Послевоенная история польского театра рассказывается обычно с перспективы символической системы, как история символических переосмыслений великих текстов и коллективных мифов, которым приписывается культурная наполненность и непрерывность. Мой вопрос звучит так: возможно ли эту историю изучить с точки зрения аффектов? Возможно ли попытаться увидеть в театре место, где генерируются эти аффекты, место защиты перед ними и место, где эта защитная броня оказывается пробита?
Я предлагаю попытаться обнаружить факт существования другой сцены — не театра символических реконфигураций, а театра аффективных течений и блокировок. Историю другой сцены польского театра можно было бы уловить хотя бы посредством исследования того, каким образом возникали ошибки и что и как было пропущено, просмотрено. К этим ошибкам и пропускам, однако, я отношусь не как историк театра, целью которого является ликвидация недоразумений, обнаружение фактов и установление последней — правильной — версии событий. Именно ошибки и пропуски сами по себе и являются «последней версией событий», они уже стали неотъемлемой частью этой истории. Вымаранное из истории польского театра появление адвоката Майзельса и скандал по поводу отсутствия удара грома в финале «Балладины» также составляют ее часть.
Лучше, чем мамзель Саган
8 марта 1957 года в Театре Дома Войска Польского в Варшаве, который вскоре будет переименован в Театр «Драматычны», прошла премьера «Записок Анны Франк» — драмы, к которой почти повсеместно (хоть и без оснований) относились как к адекватной адаптации «Дневника Анны Франк» — на Западе эта книга уже стала бестселлером, а в Польше еще не была опубликована. Но уже в начале февраля 1957 года, за месяц перед данной премьерой, журнал «Пшекруй» поместил короткую статью Ванды Краген об Анне Франк[397]

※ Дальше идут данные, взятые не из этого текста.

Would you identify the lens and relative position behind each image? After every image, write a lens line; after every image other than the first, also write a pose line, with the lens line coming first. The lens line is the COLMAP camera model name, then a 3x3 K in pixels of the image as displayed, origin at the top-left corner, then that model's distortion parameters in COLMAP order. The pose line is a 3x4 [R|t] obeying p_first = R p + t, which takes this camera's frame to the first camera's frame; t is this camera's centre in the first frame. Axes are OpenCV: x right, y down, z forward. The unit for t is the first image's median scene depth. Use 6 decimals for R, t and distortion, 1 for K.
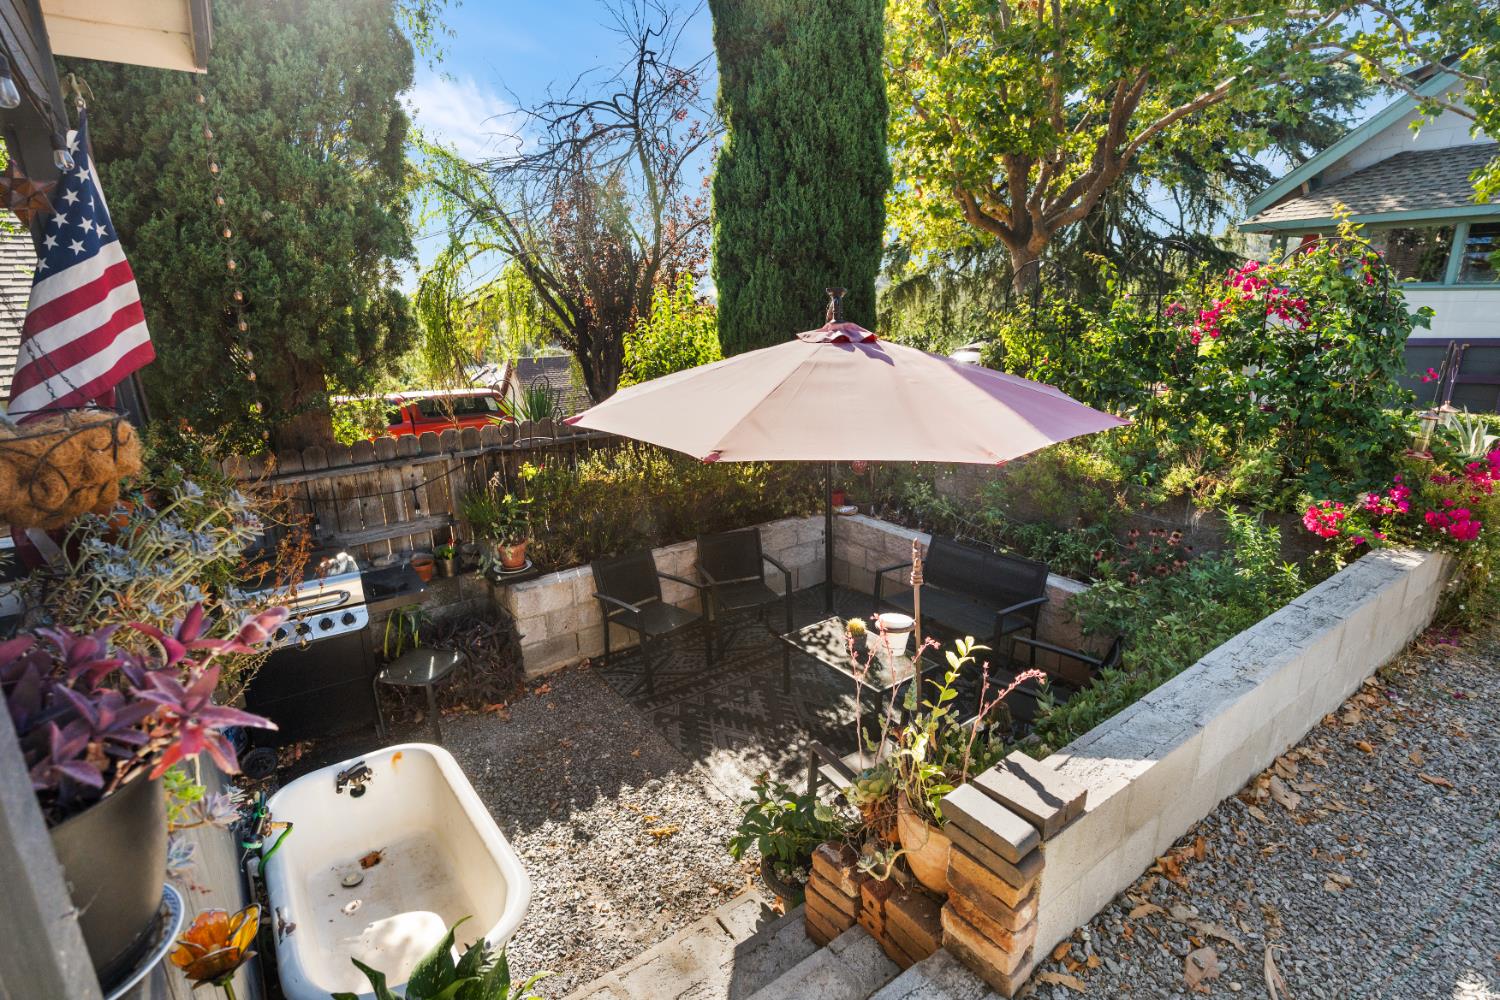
lens RADIAL K [[795.3, 0, 746.2], [0, 795.3, 500.1], [0, 0, 1]] dist [-0.008152, 0.002510]
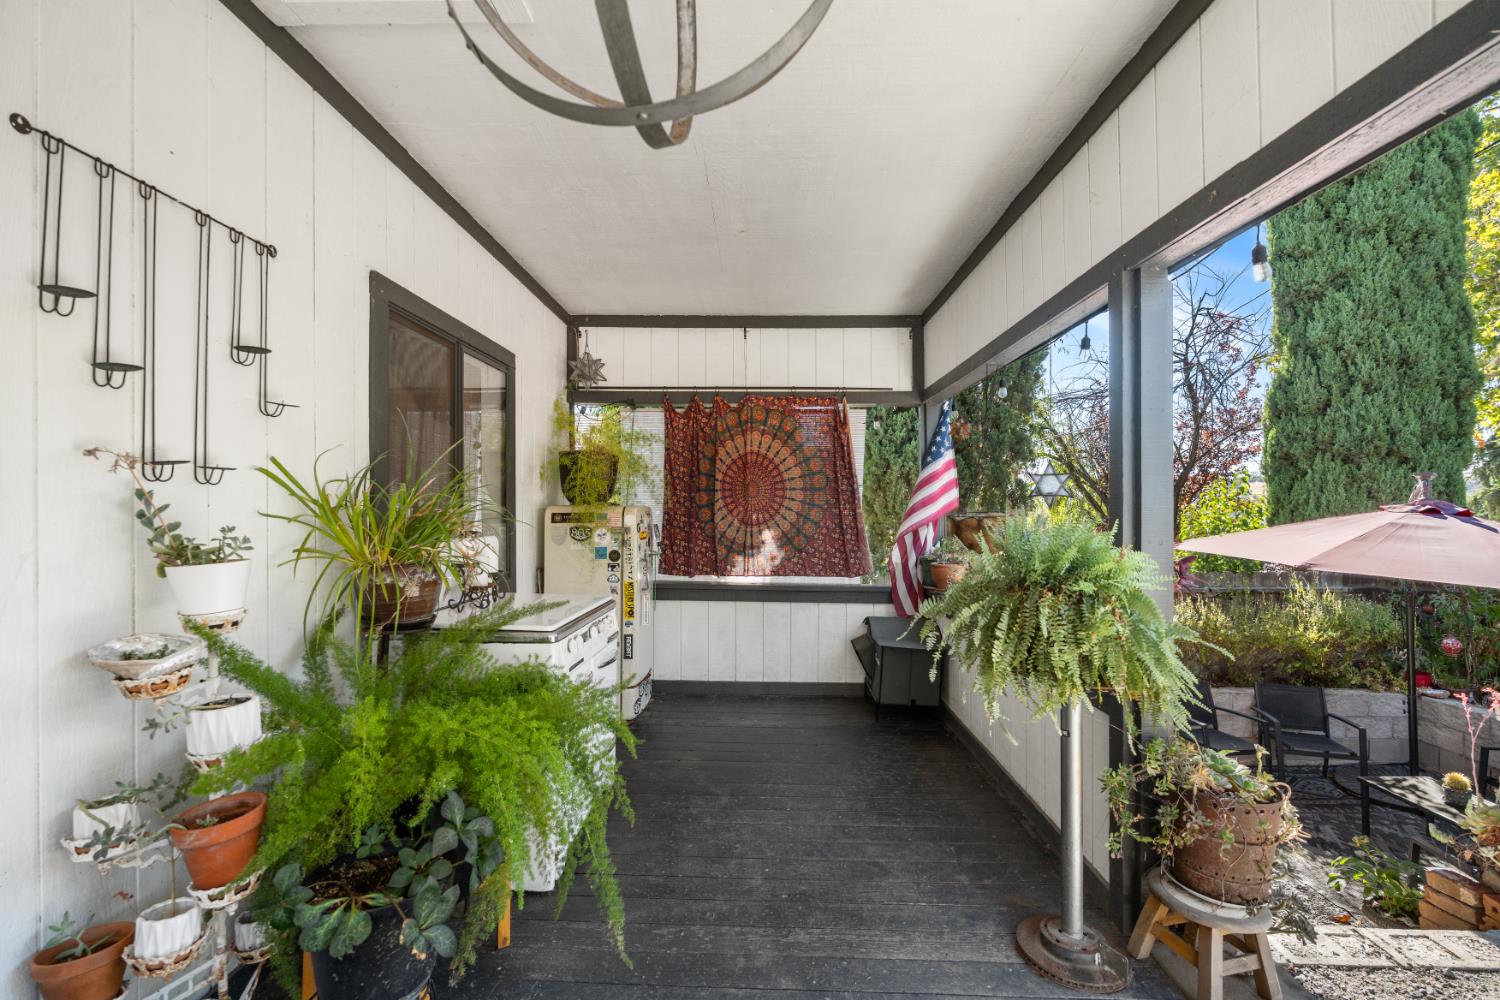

и большую подборку фрагментов из дневника в ее же переводе — в общей сложности три убористые колонки. Там же были опубликованы снимок Анны Франк и фотография места, в котором семья Франков и четверо их знакомых провели два года (1942–1944) в укрытии, прежде чем их выдали, и они были сначала депортированы в лагерь в Вестерборк, а затем в Аушвиц. Пожалуй, публикация в этом журнале была тогда лучшим способом пробудить широкий интерес к фигуре Анны Франк.Рецензии были очень хорошие, можно сказать — полные энтузиазма. Ян Котт писал: «Наряду с „Годо“ — это самое значительное театральное событие последних двух лет»[398]
. Как известно, Котт мерил ценность увиденных спектаклей тем, какие эмоции они вызывали — у него самого и у публики. Именно поэтому он был готов рискованным образом поставить в один ряд бродвейский продукт и драму Беккета — именно поэтому его свидетельство ценнее других, поскольку позволяет представить себе эмоциональную ауру, сопровождавшую варшавский спектакль. Не он один, однако, сопоставил драму об Анне Франк с «Ожиданием Годо» (эти премьеры в двух варшавских театрах стояли настолько рядом, что такая ассоциация напрашивалась сама собой). Появились также ссылки на Сартра и его пьесу «За закрытыми дверьми». В большинстве рецензий писали о сильном впечатлении, которое вызывал спектакль: о потрясении, напряжении, комке в горле, расстройстве нервов. Повсеместно высказывалось сочувствие к судьбе Анны Франк, особенно же рецензии в ежедневной прессе были полны порывов эмпатии. Рецензенты редко подвергали это эмоциональное восприятие критической оценке. Полна эмоций была рецензия Леонии Яблонкувны в еженедельнике «Тыгодник Повшехны», заканчивалась она, однако, профессиональной похвалой по отношению к режиссерской работе: «Мы уже давно не видели столь выровненной игры всей труппы, столь удачно отмеренного ритма сцен, столь выразительно и в то же время с такой умеренностью проводимой линии напряжений, эмоциональных акцентов и градаций настроения»[399]. Хвалил спектакль и Стефан Тройгутт в «Политике», подчеркивая, что пьеса оказалась сыграна и срежиссирована образцово.